*GOAL 1*
In the browser-extension text, say whether each statement agrees with it: (a) when the threat intelligence data shows no known threat, the extension disables the username box; (b) a low to middle level of risk leads the extension to show a warning box; (c) the processing circuitry includes a display interface. For each, answer yes or no and quote the words of the text that decide it.
*GOAL 2*
Rewrite the part of the browser-extension text starting with "FIG. 3 is a" and going on through "display interface 328.", renaming "electronic environment" as "computing environment".

*SOURCE*
Depending on the threat intelligence data 162 (FIG. 1) and real-time analysis of the DOM 130, the browser extension 126 can insert a security content script into the DOM that affects the behavior of the username box 210 and/or the password box 220. For example, if the threat intelligence data 162 indicates that the requested website has no known threat, then the browser extension 126 preserves the functionality of the username box 210 and the password box 220. If, however, the threat intelligence data 162 indicates that the requested website is associated with a known threat such as being a phishing site, then the browser extension 126 generates a security content script that disables the username box 210 and/or the password box 220.

In some implementations, if the threat intelligence data 162 indicates a low to middle level of risk, the browser extension 126 implements a warning box 230 that provides a warning to the user that there is a risk of entering a username and/or a password in the respective boxes 210, 220.

FIG. 3 is a diagram illustrating an example electronic environment for implementing security policies at the application layer. As shown in FIG. 3, the processing circuitry 122 includes a network interface 322, one or more processing units 324, nontransitory memory (storage medium) 326, and a display interface 328.

In some implementations, one or more of the components of the processing circuitry 122 can be, or can include processors (e.g., processing units 324) configured to process subroutines stored in the memory 326 as a computer program product. Examples of such subroutines as depicted in FIG. 3 include URI manager 330, cloud controller manager 340, security policy manager 350, and render and display manager 360. Further, as illustrated in FIG. 2, the memory 326 is configured to store various data, which is described with respect to the respective services and managers that use such data.

*DATA*

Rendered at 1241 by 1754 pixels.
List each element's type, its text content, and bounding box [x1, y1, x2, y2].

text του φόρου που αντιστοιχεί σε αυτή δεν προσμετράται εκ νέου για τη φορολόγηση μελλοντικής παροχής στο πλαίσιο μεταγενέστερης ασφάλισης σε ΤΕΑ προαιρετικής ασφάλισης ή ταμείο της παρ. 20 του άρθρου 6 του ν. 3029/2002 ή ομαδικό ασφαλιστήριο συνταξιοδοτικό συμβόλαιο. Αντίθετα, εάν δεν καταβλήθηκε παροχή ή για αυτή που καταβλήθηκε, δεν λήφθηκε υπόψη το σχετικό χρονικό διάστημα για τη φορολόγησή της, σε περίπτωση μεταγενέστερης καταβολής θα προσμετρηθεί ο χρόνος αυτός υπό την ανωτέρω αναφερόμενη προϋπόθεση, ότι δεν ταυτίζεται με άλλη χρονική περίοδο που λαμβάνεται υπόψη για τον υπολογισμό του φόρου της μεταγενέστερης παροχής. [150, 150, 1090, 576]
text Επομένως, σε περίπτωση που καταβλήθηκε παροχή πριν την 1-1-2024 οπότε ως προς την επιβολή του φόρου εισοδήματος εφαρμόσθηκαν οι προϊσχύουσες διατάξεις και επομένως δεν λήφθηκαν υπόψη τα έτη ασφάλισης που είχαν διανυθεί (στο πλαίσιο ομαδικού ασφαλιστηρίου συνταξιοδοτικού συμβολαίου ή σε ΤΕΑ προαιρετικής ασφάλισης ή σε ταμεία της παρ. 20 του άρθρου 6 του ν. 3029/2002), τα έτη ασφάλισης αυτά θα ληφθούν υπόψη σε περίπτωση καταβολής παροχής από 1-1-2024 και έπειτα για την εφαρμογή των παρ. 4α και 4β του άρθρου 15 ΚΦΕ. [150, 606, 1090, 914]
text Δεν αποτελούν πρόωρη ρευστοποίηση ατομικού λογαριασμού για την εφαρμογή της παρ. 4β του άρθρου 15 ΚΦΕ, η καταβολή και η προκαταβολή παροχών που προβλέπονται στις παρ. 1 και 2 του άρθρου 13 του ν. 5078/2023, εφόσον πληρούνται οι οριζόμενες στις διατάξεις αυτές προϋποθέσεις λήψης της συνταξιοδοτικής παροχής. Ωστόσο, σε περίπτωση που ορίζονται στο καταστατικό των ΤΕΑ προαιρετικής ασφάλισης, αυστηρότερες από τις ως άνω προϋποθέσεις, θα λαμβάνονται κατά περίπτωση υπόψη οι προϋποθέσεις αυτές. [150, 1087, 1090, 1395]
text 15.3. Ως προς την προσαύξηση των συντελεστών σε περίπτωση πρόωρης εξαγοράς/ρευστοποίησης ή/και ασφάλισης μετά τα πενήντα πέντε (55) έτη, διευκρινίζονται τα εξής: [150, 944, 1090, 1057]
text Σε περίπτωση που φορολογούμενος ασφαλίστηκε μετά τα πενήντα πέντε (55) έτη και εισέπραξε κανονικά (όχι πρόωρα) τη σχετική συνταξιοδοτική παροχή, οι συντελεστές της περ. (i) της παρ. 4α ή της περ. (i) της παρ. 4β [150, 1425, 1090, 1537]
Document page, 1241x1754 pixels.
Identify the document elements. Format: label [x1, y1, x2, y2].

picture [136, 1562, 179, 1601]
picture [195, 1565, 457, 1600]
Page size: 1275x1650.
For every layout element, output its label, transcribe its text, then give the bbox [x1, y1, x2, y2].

*ANSWER 1*
(a) No: "the browser extension 126 preserves the functionality of the username box 210 and the password box 220"
(b) Yes: "if the threat intelligence data 162 indicates a low to middle level of risk, the browser extension 126 implements a warning box 230"
(c) Yes: "the processing circuitry 122 includes a network interface 322, one or more processing units 324, nontransitory memory (storage medium) 326, and a display interface 328"

*ANSWER 2*
FIG. 3 is a diagram illustrating an example computing environment for implementing security policies at the application layer. As shown in FIG. 3, the processing circuitry 122 includes a network interface 322, one or more processing units 324, nontransitory memory (storage medium) 326, and a display interface 328.